- **Passage to read**
■ ■ ■
Developing with the Engine
==========================

Some advanced users are interested in developing with the engine,
usually to contribute new GMPEs and sometimes to submit a bug
fix. There are also users interested in implementing their own
customizations of the engine. This part of the manual is for them.

Prerequisites
-------------

It is assumed here that you are a competent scientific Python
programmer, i.e. that you have a good familiarity with the Python
ecosystem (including pip and virtualenv) and its scientific stack
(numpy, scipy, h5py, …).

Since engine v2.0 there is no need to know anything about databases
and web development (unless you want to develop on the WebUI part) so
the barrier for contribution to the engine is much lower than it used
to be. However, contributing is still nontrivial, and it absolutely
necessary to know git and the tools of Open Source development in
general, in particular about testing. If this is not the case, you
should do some study on your own and come back later. There is a huge
amount of resources on the net about these topics. Familiarity with
the standard Python coding guidelines (PEP8) is expected.
The engine enforces a few additional constraints:

1. functions and methods can have at most 90 lines
2. functions and methods can have at most 16 arguments

Pull requests breaking the above constraints will break the
automatic tests executed by GitHub, i.e. the GitHub Actions.
■ ■ ■
- **Written task a**
Count the lines in the records that contain the word "What", and give only that number.
The records that come next have no connection to the passage on developing with the engine.

- **Data provided**
■ ■ ■
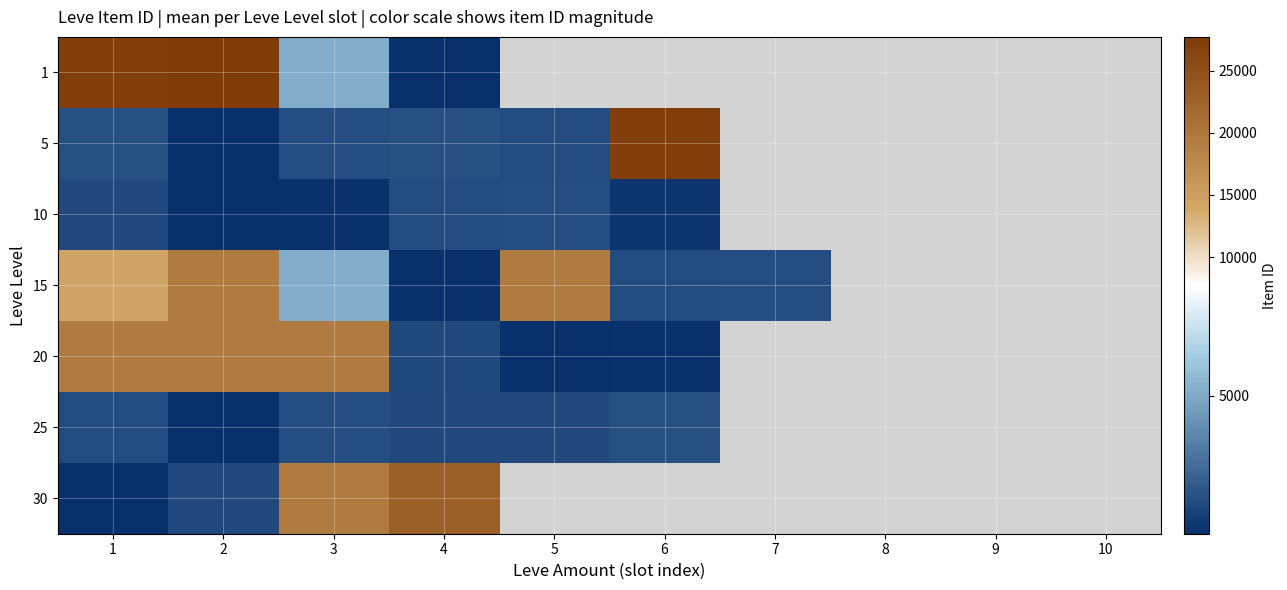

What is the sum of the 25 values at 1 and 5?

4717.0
■ ■ ■
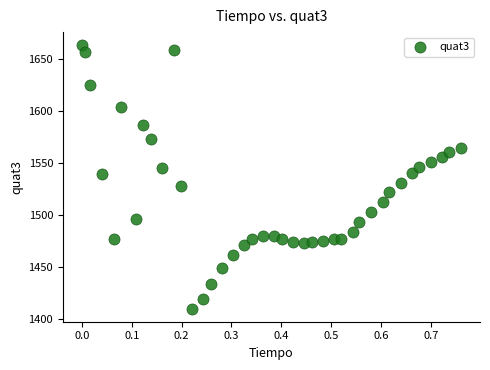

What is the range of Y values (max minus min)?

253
■ ■ ■
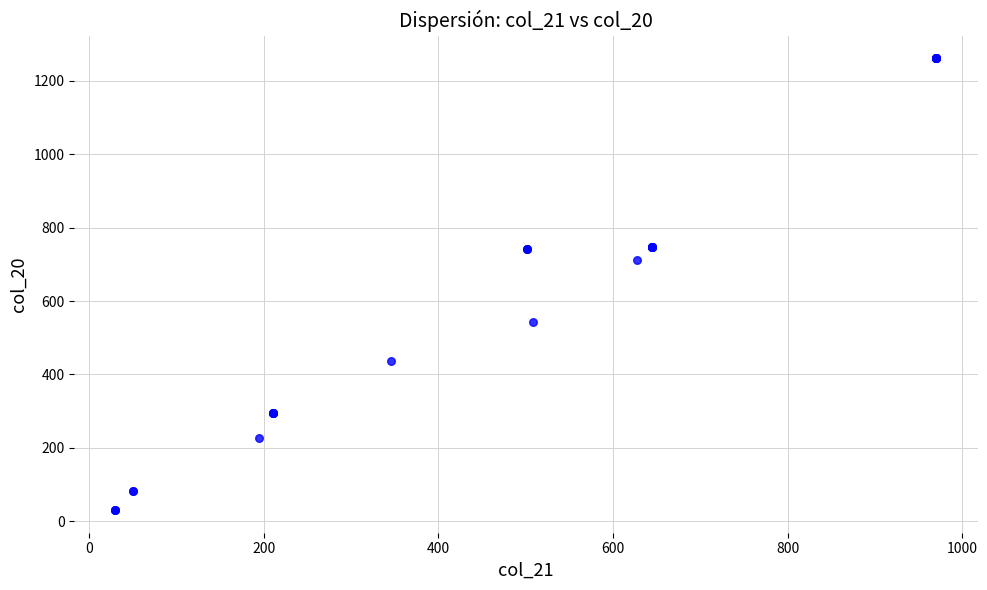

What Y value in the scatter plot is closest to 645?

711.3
■ ■ ■
- **Written task b**
Name every library that the passage on developing with the engine lists as part of Python's scientific stack.

- **Expected output a**
3

- **Expected output b**
numpy, scipy, h5py